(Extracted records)
BEGIN

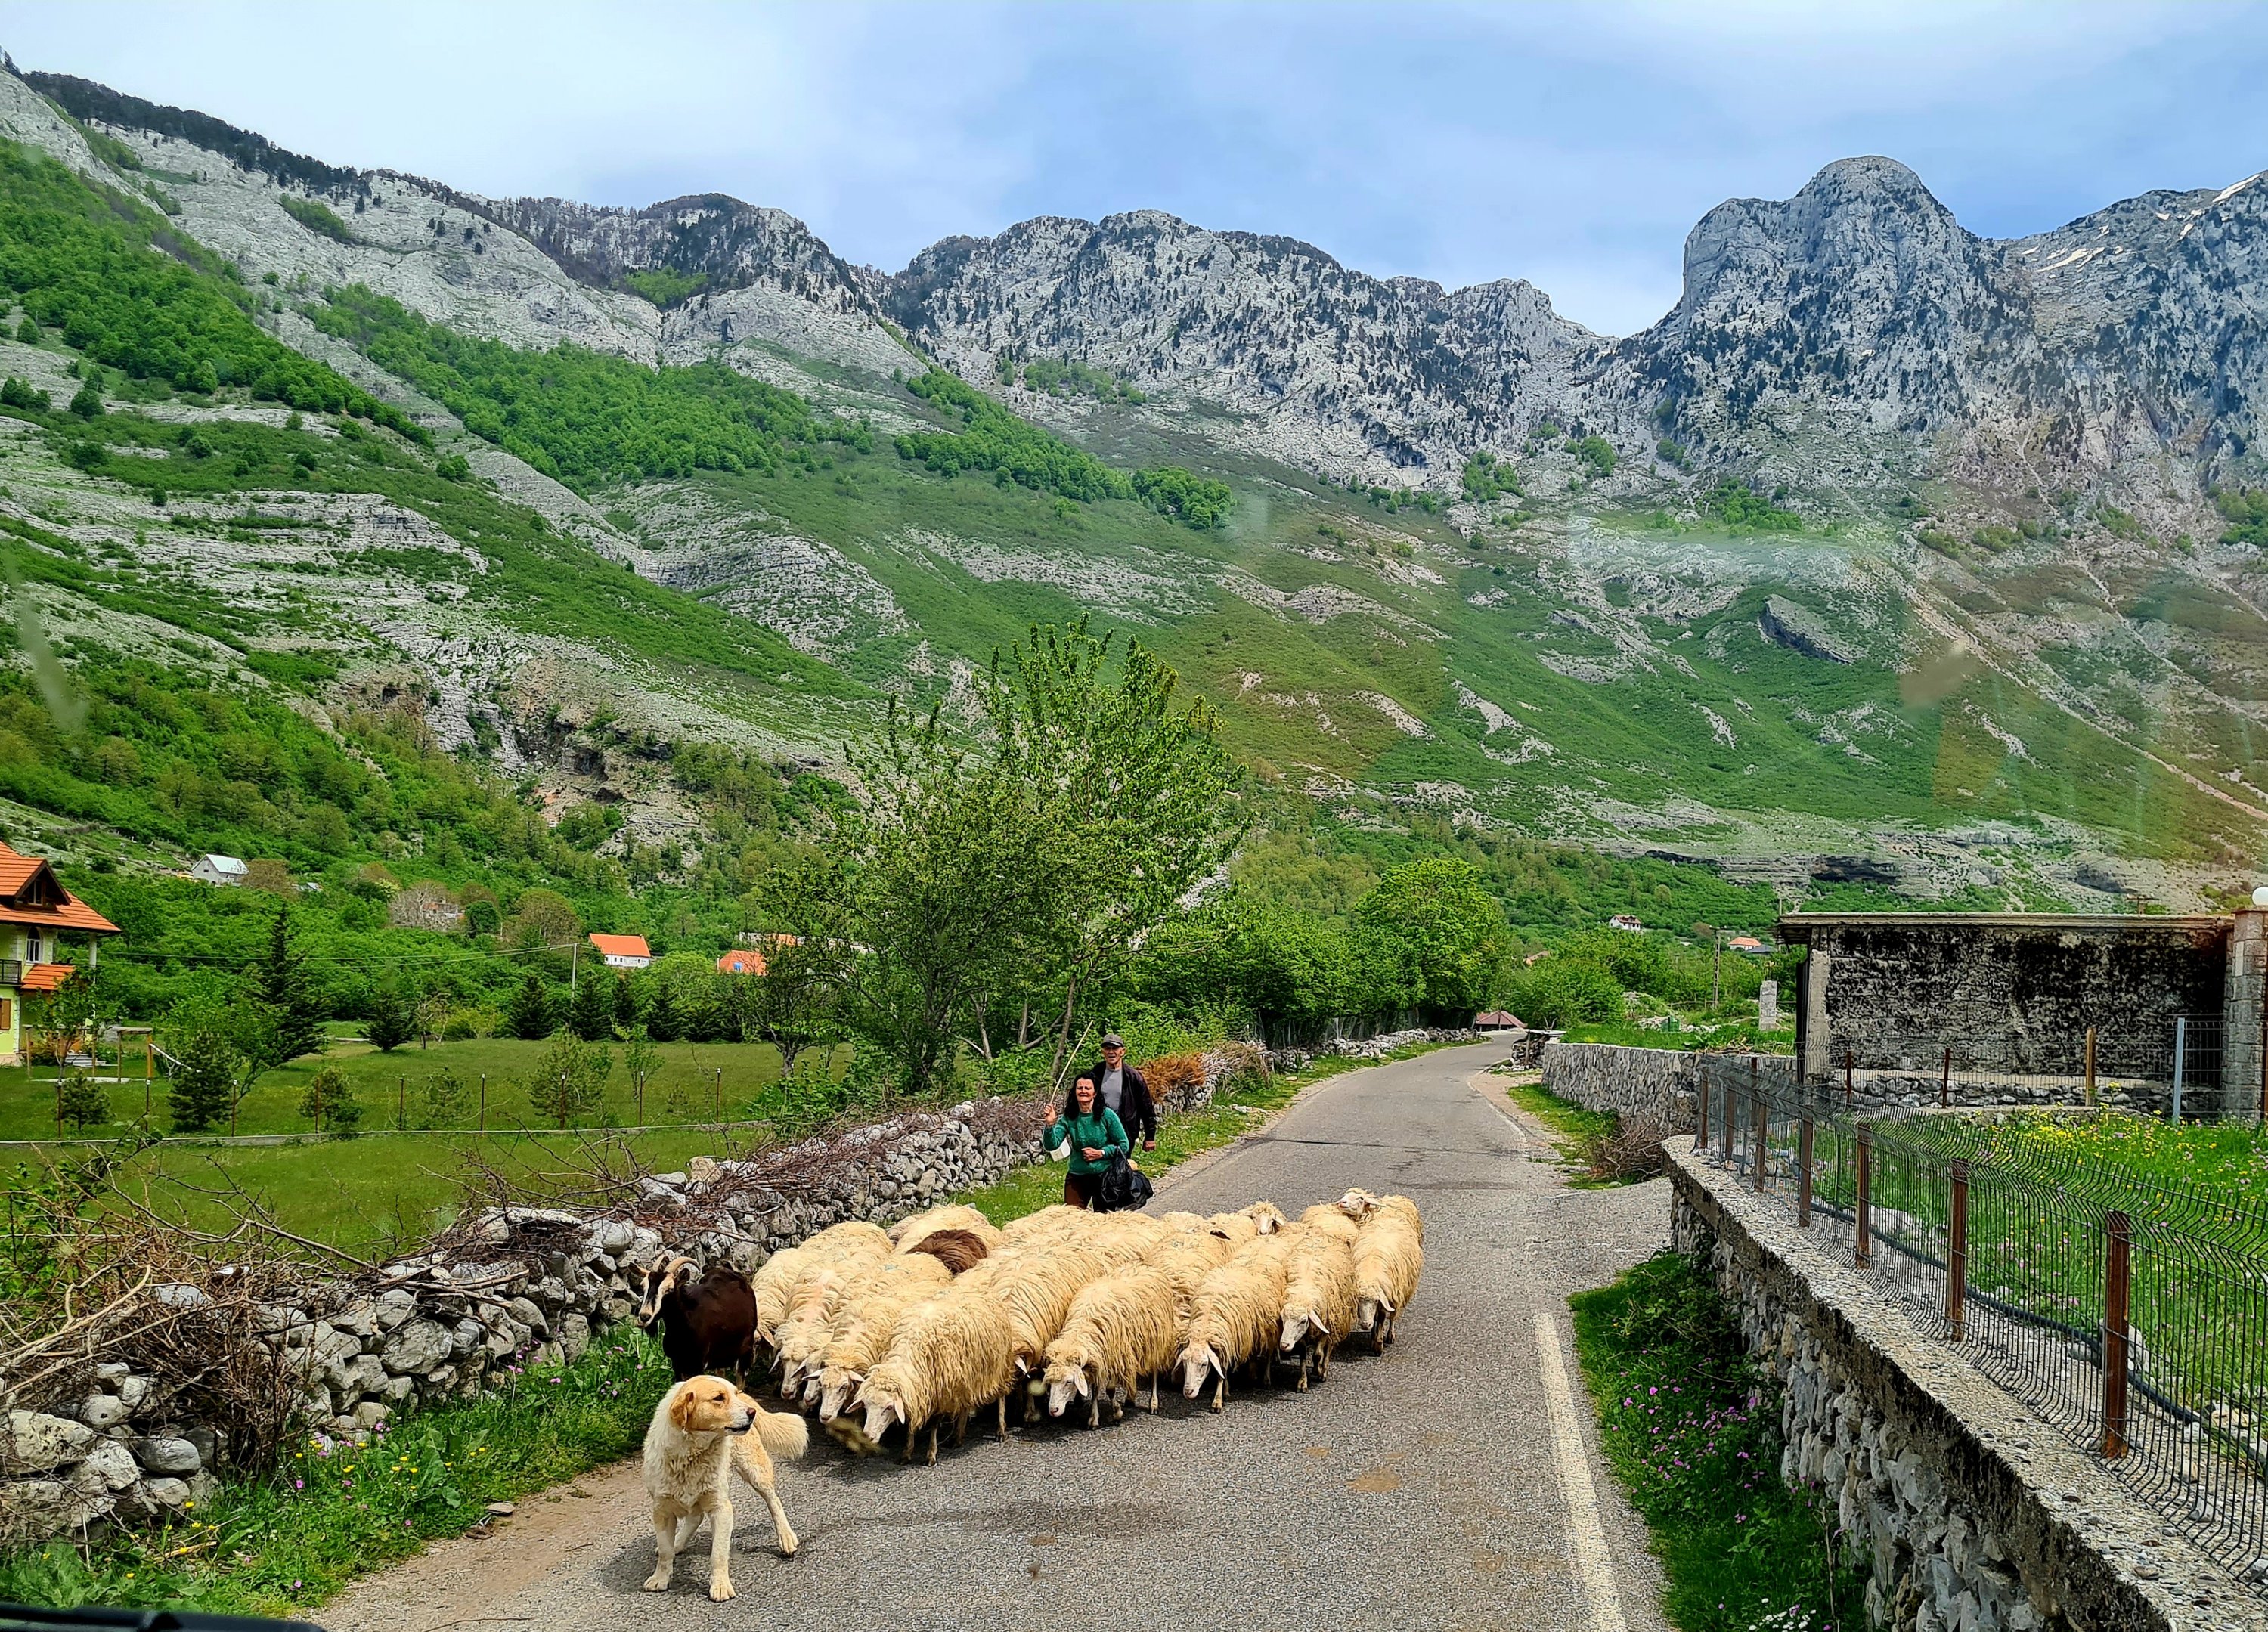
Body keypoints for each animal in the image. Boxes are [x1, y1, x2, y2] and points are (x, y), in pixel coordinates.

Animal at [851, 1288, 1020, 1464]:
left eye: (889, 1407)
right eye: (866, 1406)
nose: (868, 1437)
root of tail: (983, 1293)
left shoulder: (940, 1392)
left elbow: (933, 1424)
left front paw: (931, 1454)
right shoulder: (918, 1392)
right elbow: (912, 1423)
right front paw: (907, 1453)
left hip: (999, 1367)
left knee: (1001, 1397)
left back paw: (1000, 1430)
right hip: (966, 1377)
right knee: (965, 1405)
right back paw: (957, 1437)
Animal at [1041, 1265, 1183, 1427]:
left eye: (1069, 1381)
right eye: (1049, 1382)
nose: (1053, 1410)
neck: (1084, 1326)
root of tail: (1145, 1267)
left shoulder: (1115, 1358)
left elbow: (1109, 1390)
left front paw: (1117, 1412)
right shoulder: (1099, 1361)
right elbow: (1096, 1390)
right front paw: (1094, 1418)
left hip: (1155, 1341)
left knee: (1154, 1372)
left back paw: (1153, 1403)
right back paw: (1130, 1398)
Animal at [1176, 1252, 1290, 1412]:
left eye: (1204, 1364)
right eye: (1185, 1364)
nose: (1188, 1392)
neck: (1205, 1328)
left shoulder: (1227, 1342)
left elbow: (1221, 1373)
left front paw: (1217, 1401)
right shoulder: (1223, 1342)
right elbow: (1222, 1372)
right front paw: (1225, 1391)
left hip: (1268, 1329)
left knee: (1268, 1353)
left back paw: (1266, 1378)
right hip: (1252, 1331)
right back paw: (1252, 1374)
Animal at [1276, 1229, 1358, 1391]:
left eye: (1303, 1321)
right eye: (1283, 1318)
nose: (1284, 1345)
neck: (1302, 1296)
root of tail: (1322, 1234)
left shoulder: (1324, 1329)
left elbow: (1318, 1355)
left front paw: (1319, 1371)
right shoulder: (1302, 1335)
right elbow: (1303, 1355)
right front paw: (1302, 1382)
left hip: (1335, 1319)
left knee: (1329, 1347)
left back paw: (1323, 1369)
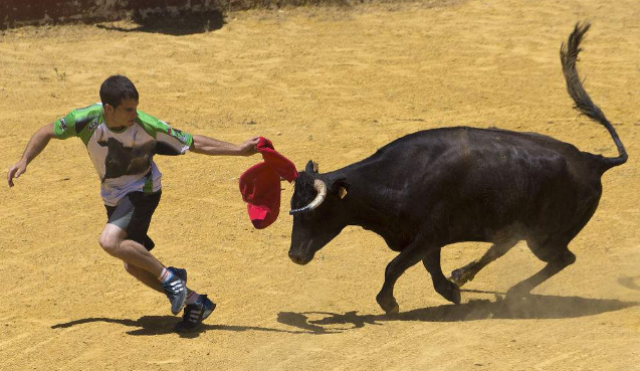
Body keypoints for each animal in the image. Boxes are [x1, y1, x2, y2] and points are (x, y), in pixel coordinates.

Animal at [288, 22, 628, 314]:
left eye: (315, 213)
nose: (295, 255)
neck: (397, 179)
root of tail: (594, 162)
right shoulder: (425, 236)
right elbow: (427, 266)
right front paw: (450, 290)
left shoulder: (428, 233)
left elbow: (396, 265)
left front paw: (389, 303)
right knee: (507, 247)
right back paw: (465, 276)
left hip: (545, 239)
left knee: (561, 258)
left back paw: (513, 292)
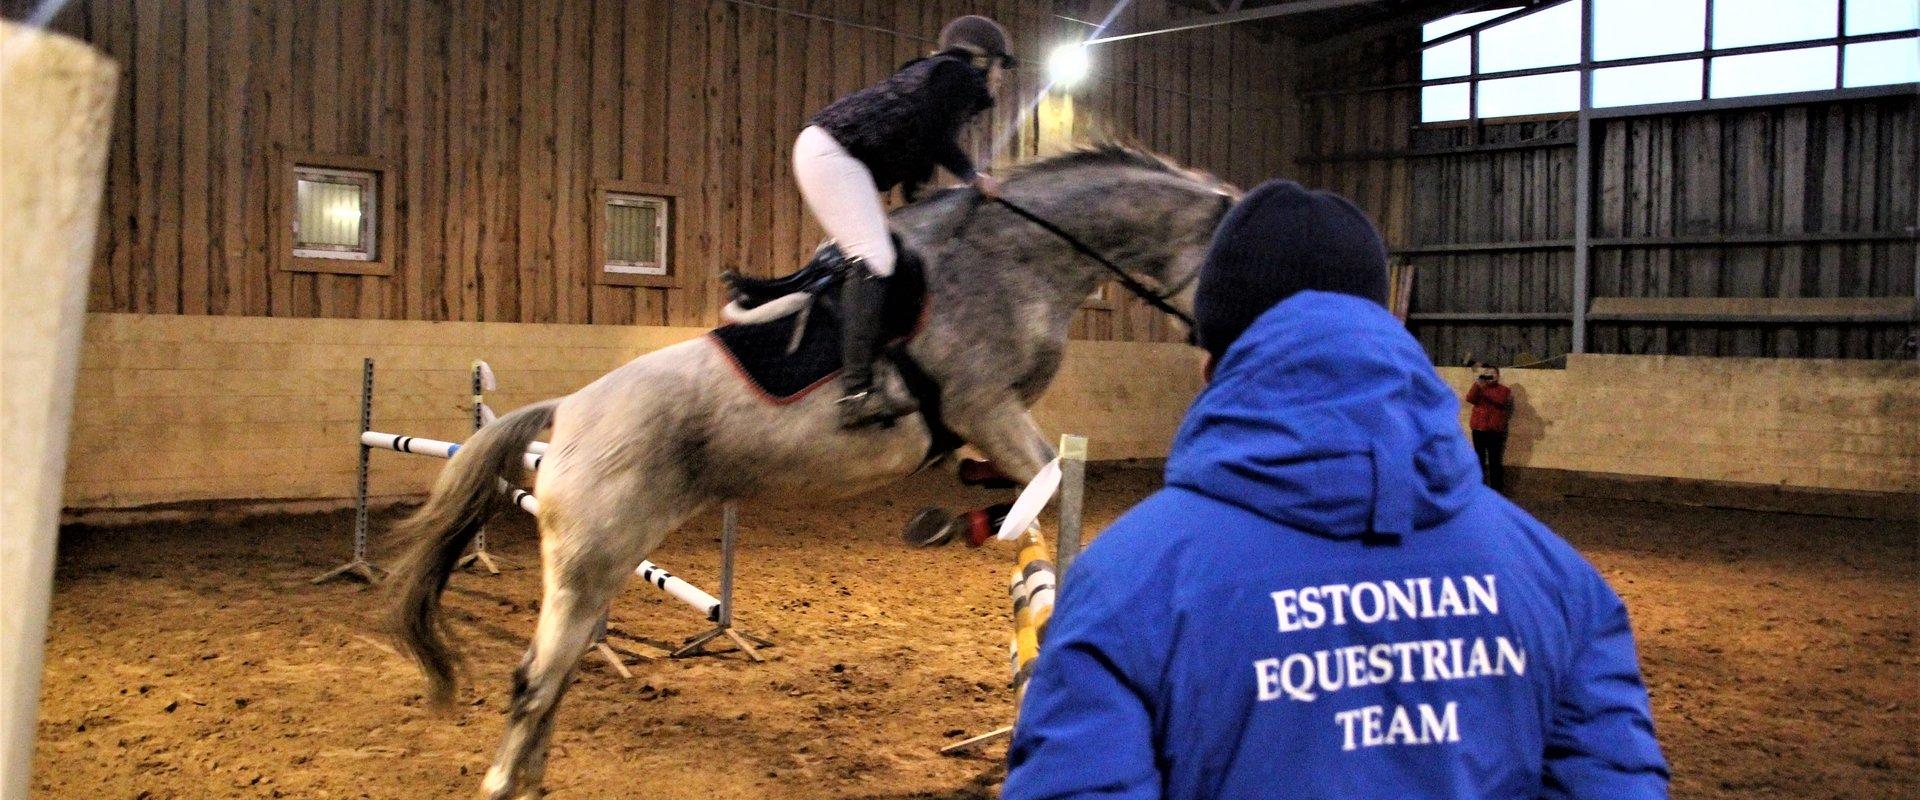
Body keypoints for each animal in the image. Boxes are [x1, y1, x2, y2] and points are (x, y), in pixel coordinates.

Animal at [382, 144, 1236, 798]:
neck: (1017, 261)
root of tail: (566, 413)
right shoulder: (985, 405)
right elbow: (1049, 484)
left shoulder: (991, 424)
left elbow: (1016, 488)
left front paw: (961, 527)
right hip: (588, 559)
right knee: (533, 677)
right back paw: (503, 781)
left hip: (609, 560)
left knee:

END

- What you should do -
For the records above, output each one exactly and skip any image.

- Answer to this task -
Body keypoints for each animal in the image. Boxes are [x1, y1, x2, y2] and points are (x, y), in pixel coordinates.

Animal at [851, 1288, 1020, 1464]:
left eye: (889, 1407)
right eye: (866, 1406)
nose: (868, 1437)
root of tail: (983, 1293)
left shoulder: (940, 1392)
left elbow: (933, 1424)
left front paw: (931, 1454)
right shoulder: (918, 1392)
right elbow: (912, 1423)
right front paw: (907, 1453)
left hip: (999, 1367)
left knee: (1001, 1397)
left back paw: (1000, 1430)
right hip: (966, 1377)
right knee: (965, 1405)
right back paw: (957, 1437)
Animal at [1041, 1265, 1183, 1427]:
left eye: (1069, 1381)
right eye: (1049, 1382)
nose: (1053, 1410)
neck: (1084, 1326)
root of tail: (1145, 1267)
left shoulder: (1115, 1358)
left elbow: (1109, 1390)
left front paw: (1117, 1412)
right shoulder: (1099, 1361)
right elbow: (1096, 1390)
right front paw: (1094, 1418)
left hip: (1155, 1341)
left knee: (1154, 1372)
left back paw: (1153, 1403)
right back paw: (1130, 1398)
Animal at [1176, 1252, 1290, 1412]:
left eye: (1204, 1364)
right eye: (1185, 1364)
nose: (1188, 1392)
neck: (1205, 1328)
left shoulder: (1227, 1342)
left elbow: (1221, 1373)
left front paw: (1217, 1401)
right shoulder: (1223, 1342)
right elbow: (1222, 1372)
right front paw: (1225, 1391)
left hip: (1268, 1329)
left knee: (1268, 1353)
left back paw: (1266, 1378)
right hip: (1252, 1331)
right back paw: (1252, 1374)
Animal at [1276, 1229, 1358, 1391]:
left eye: (1303, 1321)
right eye: (1283, 1318)
nose: (1284, 1345)
neck: (1302, 1296)
root of tail: (1322, 1234)
left shoulder: (1324, 1329)
left elbow: (1318, 1355)
left front paw: (1319, 1371)
right shoulder: (1302, 1335)
right elbow: (1303, 1355)
right front paw: (1302, 1382)
left hip: (1335, 1319)
left knee: (1329, 1347)
left back paw: (1323, 1369)
Body keypoints for each animal in the image. Boxes are [x1, y1, x2, y2] and points are (x, y), in pixel coordinates.

Animal at [288, 22, 628, 314]:
left eye: (315, 213)
nose: (295, 255)
neck: (397, 179)
root of tail: (594, 162)
right shoulder: (425, 236)
right elbow: (427, 266)
right front paw: (450, 290)
left shoulder: (428, 233)
left elbow: (396, 265)
left front paw: (389, 303)
right knee: (507, 247)
right back paw: (465, 276)
left hip: (545, 239)
left knee: (561, 258)
left back paw: (513, 292)
Body keypoints for each animal in the image. Boxes are [x1, y1, x2, y2] and points are (x, y), in pixel coordinates.

Animal at [382, 144, 1236, 798]:
neck: (1017, 261)
root of tail: (566, 413)
right shoulder: (985, 405)
right elbow: (1049, 484)
left shoulder: (991, 424)
left elbow: (1016, 488)
left front paw: (961, 527)
right hip: (588, 559)
right knee: (533, 677)
right back paw: (503, 781)
left hip: (609, 560)
left knee:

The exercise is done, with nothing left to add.